* Data records
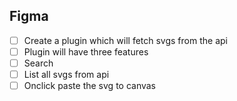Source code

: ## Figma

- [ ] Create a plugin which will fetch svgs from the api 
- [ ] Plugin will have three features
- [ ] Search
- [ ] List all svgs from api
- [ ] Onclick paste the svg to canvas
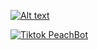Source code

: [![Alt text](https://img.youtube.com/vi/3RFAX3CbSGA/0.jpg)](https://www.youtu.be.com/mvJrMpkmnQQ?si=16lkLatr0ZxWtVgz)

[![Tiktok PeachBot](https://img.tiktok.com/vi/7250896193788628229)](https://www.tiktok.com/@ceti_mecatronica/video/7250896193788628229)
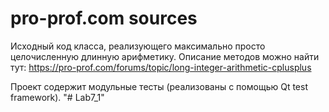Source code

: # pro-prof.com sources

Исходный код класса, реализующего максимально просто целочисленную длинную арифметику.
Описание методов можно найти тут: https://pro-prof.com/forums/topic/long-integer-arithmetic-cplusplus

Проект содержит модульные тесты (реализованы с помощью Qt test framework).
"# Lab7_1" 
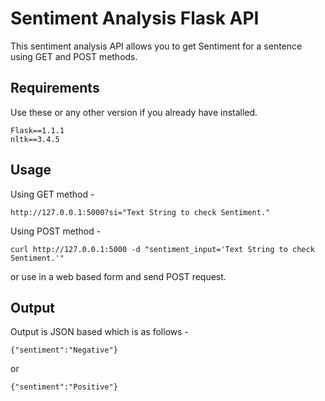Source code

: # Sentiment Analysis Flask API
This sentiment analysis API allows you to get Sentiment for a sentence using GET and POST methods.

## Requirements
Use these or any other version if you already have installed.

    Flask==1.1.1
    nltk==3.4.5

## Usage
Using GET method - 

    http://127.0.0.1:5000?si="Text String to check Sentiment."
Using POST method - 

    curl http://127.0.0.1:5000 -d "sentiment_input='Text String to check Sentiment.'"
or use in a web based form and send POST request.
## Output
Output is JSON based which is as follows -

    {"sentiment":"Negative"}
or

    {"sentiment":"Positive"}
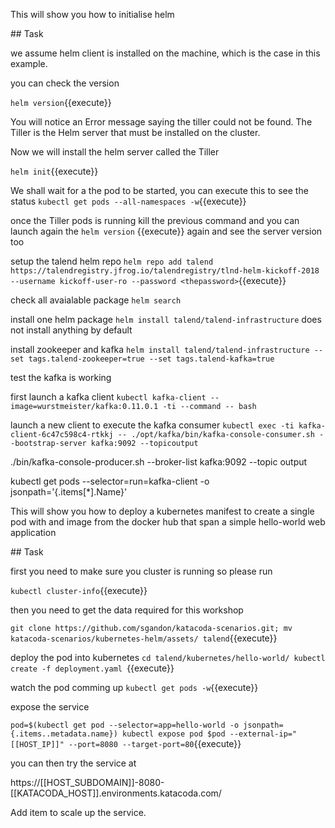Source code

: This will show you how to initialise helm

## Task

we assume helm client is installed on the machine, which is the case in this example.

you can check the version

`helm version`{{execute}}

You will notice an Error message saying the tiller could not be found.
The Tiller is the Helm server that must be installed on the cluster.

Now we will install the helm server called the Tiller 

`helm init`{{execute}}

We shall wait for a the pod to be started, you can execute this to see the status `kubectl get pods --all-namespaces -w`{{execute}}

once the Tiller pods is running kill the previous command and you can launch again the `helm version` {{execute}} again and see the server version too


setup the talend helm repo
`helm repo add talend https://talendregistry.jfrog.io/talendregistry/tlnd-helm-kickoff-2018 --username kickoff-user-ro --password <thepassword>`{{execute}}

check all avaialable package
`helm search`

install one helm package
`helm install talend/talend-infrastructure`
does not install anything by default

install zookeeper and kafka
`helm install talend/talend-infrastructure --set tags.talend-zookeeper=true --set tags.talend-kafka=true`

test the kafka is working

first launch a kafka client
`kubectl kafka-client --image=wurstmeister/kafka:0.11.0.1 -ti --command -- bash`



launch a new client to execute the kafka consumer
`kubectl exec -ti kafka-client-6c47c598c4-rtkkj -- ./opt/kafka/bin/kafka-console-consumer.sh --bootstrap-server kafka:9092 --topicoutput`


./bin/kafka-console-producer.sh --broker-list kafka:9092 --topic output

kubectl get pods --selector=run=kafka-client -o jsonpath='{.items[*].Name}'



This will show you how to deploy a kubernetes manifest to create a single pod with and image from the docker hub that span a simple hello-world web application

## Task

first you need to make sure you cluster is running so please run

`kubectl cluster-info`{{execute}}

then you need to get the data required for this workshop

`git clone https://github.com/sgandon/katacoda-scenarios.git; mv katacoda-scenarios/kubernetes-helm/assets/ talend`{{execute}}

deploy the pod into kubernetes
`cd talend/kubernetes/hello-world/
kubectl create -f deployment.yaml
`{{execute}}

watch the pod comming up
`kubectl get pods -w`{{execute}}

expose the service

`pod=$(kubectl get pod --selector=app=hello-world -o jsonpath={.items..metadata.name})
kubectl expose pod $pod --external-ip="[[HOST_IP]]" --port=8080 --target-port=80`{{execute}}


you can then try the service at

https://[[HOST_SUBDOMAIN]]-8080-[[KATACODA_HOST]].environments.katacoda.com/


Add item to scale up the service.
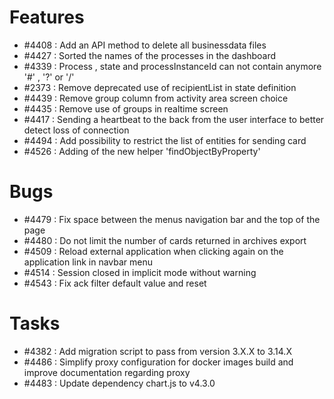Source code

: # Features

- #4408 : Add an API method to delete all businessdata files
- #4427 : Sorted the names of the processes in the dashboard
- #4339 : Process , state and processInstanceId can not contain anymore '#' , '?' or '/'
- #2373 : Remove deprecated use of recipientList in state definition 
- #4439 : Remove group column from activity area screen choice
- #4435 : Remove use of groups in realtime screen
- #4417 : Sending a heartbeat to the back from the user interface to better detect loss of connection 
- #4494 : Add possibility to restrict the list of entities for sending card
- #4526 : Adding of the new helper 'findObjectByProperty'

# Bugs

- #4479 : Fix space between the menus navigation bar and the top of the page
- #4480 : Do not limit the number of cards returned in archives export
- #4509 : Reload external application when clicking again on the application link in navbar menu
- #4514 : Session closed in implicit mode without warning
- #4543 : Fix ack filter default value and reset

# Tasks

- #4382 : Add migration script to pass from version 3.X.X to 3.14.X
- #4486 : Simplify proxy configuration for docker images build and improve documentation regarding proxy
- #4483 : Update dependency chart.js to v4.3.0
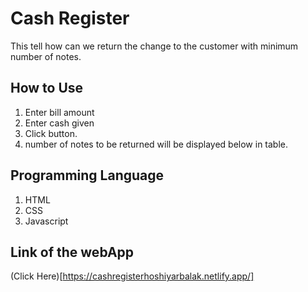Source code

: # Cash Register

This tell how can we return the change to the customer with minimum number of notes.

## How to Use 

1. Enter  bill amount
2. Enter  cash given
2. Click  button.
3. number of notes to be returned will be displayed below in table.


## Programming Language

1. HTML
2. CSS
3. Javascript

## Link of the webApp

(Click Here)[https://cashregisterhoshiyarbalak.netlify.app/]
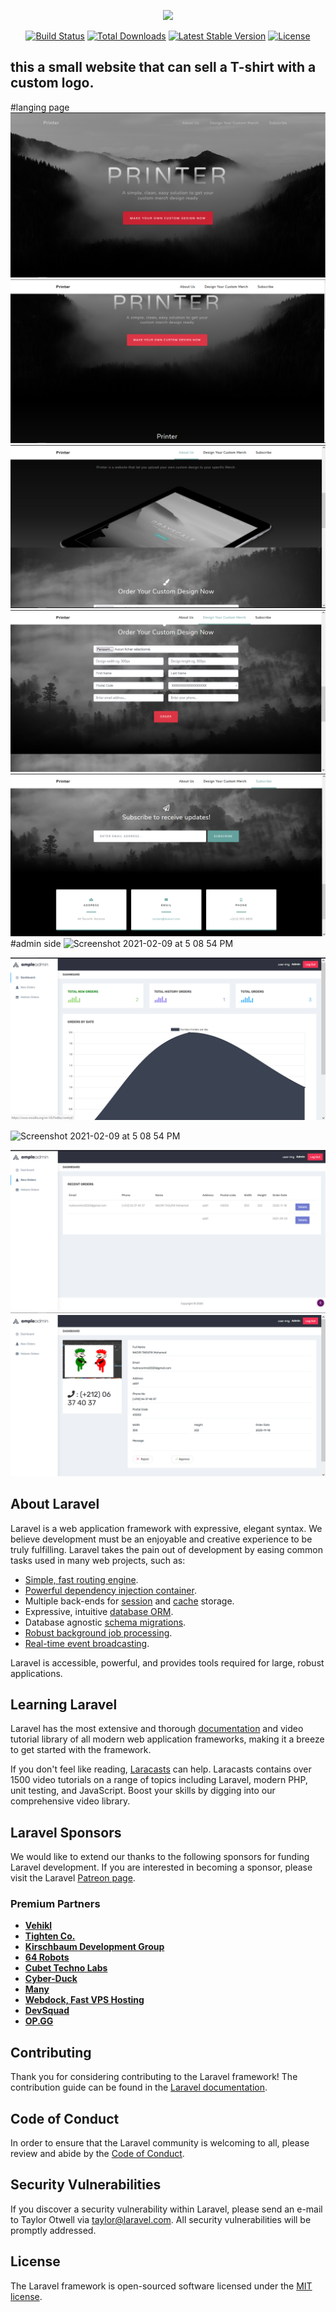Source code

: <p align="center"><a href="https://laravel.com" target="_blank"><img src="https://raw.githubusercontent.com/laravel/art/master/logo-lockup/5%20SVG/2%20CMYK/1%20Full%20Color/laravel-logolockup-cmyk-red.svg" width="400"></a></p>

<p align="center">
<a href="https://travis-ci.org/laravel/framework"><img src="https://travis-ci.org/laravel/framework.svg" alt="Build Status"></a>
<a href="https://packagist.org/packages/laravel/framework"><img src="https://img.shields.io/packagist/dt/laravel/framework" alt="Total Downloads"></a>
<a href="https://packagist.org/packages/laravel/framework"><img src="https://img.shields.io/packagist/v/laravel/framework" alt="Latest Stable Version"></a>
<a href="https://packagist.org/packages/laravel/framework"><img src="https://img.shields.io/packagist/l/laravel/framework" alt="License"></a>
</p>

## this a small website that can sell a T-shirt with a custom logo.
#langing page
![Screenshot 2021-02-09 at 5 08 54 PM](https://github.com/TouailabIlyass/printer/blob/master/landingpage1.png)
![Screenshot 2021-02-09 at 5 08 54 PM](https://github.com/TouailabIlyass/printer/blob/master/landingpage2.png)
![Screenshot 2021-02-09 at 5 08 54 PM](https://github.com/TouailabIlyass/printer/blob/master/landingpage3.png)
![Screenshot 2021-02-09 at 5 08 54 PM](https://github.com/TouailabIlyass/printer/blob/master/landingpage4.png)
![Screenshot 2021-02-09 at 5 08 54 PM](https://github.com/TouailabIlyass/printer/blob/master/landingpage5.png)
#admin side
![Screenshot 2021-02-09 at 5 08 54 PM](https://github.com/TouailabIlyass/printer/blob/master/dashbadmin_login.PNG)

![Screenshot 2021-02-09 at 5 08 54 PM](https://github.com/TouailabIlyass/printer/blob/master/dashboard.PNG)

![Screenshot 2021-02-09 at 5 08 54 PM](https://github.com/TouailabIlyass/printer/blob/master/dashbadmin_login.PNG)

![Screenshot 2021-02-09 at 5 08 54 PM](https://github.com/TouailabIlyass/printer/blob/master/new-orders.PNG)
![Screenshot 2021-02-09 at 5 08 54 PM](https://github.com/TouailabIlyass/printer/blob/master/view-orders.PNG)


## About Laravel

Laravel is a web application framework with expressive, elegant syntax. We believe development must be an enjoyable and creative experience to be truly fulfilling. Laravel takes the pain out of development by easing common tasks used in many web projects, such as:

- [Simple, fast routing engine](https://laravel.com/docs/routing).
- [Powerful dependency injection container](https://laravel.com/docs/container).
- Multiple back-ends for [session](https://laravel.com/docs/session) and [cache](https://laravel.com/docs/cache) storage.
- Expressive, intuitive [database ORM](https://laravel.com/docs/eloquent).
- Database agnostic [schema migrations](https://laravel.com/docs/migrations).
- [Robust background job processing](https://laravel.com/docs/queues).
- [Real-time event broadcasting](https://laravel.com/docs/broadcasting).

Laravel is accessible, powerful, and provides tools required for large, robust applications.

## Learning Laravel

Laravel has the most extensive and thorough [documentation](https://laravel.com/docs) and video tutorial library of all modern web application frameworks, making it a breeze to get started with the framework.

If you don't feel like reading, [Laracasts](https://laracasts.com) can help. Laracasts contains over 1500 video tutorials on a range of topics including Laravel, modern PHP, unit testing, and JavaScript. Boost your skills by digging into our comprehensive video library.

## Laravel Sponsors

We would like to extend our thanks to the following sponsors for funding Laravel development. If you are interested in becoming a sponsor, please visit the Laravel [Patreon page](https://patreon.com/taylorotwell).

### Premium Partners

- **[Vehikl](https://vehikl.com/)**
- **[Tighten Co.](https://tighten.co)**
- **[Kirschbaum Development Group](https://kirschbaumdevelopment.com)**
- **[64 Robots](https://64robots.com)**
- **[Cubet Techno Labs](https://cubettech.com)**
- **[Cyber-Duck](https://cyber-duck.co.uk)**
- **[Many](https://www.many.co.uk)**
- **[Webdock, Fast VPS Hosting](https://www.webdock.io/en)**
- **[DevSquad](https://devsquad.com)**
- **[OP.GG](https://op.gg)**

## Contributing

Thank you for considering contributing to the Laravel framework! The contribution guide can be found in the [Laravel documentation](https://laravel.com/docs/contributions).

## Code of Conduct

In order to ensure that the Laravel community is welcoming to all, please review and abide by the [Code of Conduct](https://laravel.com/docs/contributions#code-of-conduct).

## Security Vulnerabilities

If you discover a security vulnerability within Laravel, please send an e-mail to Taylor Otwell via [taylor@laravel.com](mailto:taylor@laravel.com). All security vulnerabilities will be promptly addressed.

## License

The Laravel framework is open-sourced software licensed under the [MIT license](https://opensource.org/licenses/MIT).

* Aim of the exercise
Every line above from the line with "- Database agnostic" to the line with "Laravel has the", inclusive, must be returned exactly; no other line belongs in the reply.

* Expected output
- Database agnostic [schema migrations](https://laravel.com/docs/migrations).
- [Robust background job processing](https://laravel.com/docs/queues).
- [Real-time event broadcasting](https://laravel.com/docs/broadcasting).

Laravel is accessible, powerful, and provides tools required for large, robust applications.

## Learning Laravel

Laravel has the most extensive and thorough [documentation](https://laravel.com/docs) and video tutorial library of all modern web application frameworks, making it a breeze to get started with the framework.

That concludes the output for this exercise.